From Union.co, near to Knoxville.. There's some say 137 to 143 mph then shut off.. I think it s sucks.. Is there any way to get the chip out to prevent from shut off ? I just wonder'in abt that.. When I get chance to get the battery and alt to out it on and see if no plms.. I will go on highway and hit to see how much mph, if it does shut off whenever I hit it.. I would like to have anything to make it not shut off.. It wuld be cool.. 160 HP is not bad but I would like to add some HP, what s ur opinion which one best to add the HP.. My lil bro got 1994 se-r and he s big talks, say will whip my 300zx ass.. I want to whip his ass.. Show how big bro is.. Help me out..  Cause Se-r is kinda fast car and light weight..


----------



## JAMESZ (Mar 12, 2004)

The only way to make your car fast is the VG30ET. Or an NA motor with all the turbo parts swapped onto it.


----------



## asleepz (Feb 24, 2004)

either way your 300 will kick it's ass


----------



## JAMESZ (Mar 12, 2004)

Not with the NA motor right now it won't.
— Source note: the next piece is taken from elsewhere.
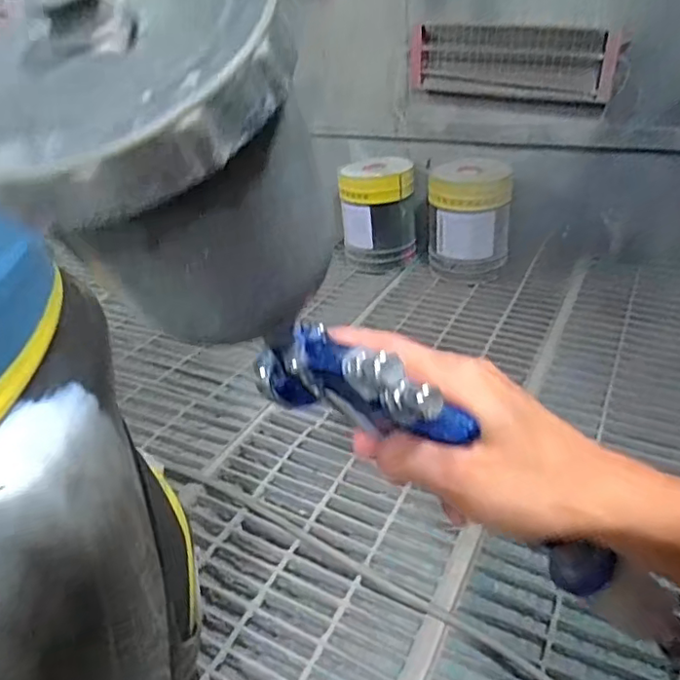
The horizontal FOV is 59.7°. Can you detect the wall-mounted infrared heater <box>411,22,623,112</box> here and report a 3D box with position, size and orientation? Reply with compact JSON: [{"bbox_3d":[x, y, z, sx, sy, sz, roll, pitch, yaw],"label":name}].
[{"bbox_3d":[0.491,-0.801,1.738,0.615,0.212,0.052,15,36,29],"label":"wall-mounted infrared heater"}]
A turbo will an NA will have issues with an older SER.


----------



## 300ZXtats (Jul 18, 2004)

NA and turbo will have issues with older S-er, what about newer?? I think newer S-er seems more hp than the older S-er? How much est. spend on the turbo kits, is there any website with good deal and good brand for the turbo kits? If install turbo, will hurt sohc ? just wonderin abt that..


----------



## asleepz (Feb 24, 2004)

dude don't get a turbo kit, just get a turbo motor and swap the engine or parts, it would be so much cheaper


----------



## JAMESZ (Mar 12, 2004)

Just do the turbo swap or swap turbo parts off of a Z31 Turbo. The turbo will destroy an older SER but your NA will probably lose.


----------



## 300ZXtats (Jul 18, 2004)

How much Turbo costs? I was wonder'in about that.. Can it add with nitro on the turbo? I think it might can but is it good idea if add the nitro.. Out of curious..


----------



## JAMESZ (Mar 12, 2004)

Nitrous oxide works really well with turbochargers. It matters how much the parts cost and if you can find a Z31T in a junkyard with all the parts necessary for the swap. If you can find a wrecked turbo cheap then it shouldn't cost to much.


----------



## 300ZXtats (Jul 18, 2004)

Yeah, I agree.. I will check up Friendsville, Tenn.. There's junkyard, Only Z.. It s awesome place.. Alot 280z, 300z also.. Name Barn Z junkyard.. One thing is bother'in me about the cam.. If swap turbo parts, can use SOHC or must be DOHC? That one main thing what I was wonderin.. Hopeful, there's any left turbo parts up at Barn Z junkyard.. dude..


----------



## asleepz (Feb 24, 2004)

yeah you don't HAVE to have DOHC to have the turbo


----------